> Task description:
Report the number of lines in the data below that hold "left", without any other words.

> Task input:
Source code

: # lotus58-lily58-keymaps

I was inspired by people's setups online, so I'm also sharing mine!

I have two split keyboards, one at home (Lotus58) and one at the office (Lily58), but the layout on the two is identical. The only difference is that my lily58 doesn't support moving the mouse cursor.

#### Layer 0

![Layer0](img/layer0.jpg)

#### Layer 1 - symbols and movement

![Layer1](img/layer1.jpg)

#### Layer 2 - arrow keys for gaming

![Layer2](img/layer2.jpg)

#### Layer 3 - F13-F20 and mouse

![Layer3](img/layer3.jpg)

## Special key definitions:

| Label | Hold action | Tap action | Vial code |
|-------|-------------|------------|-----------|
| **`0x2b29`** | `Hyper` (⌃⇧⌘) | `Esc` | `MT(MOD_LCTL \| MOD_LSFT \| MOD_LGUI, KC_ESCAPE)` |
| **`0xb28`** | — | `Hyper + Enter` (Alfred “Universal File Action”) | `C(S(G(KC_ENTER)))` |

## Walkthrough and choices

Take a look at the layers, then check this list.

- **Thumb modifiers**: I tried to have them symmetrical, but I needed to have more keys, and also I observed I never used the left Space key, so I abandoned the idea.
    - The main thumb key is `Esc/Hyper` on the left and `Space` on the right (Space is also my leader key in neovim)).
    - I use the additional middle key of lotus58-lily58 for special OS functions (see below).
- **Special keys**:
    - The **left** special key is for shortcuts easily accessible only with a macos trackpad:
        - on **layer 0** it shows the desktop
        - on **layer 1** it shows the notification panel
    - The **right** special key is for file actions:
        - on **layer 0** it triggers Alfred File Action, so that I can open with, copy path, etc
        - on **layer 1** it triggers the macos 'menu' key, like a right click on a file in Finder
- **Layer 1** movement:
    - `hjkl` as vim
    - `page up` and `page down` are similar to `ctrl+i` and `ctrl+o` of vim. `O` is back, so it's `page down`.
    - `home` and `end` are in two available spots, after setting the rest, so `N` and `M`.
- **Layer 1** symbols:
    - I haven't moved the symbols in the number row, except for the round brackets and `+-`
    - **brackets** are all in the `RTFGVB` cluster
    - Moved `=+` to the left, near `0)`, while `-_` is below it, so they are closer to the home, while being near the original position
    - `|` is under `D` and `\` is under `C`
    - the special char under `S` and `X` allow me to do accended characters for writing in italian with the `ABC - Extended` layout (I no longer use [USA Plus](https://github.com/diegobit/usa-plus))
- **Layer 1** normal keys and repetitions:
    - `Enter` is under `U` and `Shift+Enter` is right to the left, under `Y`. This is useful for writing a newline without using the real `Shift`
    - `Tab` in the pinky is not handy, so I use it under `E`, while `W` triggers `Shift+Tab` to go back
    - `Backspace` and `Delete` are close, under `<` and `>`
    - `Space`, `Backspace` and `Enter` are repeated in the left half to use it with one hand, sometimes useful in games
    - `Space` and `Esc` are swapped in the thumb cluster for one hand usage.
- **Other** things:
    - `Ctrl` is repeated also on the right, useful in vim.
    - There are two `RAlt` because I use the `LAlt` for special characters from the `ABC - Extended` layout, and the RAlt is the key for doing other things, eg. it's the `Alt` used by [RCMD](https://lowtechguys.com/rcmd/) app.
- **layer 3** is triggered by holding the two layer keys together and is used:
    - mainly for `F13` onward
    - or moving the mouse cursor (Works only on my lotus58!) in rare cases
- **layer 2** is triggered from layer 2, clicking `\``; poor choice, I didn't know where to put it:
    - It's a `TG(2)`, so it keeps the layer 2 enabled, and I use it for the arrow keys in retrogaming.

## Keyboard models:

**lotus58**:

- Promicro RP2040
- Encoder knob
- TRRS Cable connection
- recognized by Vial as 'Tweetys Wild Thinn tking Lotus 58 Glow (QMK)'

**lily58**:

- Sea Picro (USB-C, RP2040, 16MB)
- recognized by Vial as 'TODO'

> Result for this exercise:
6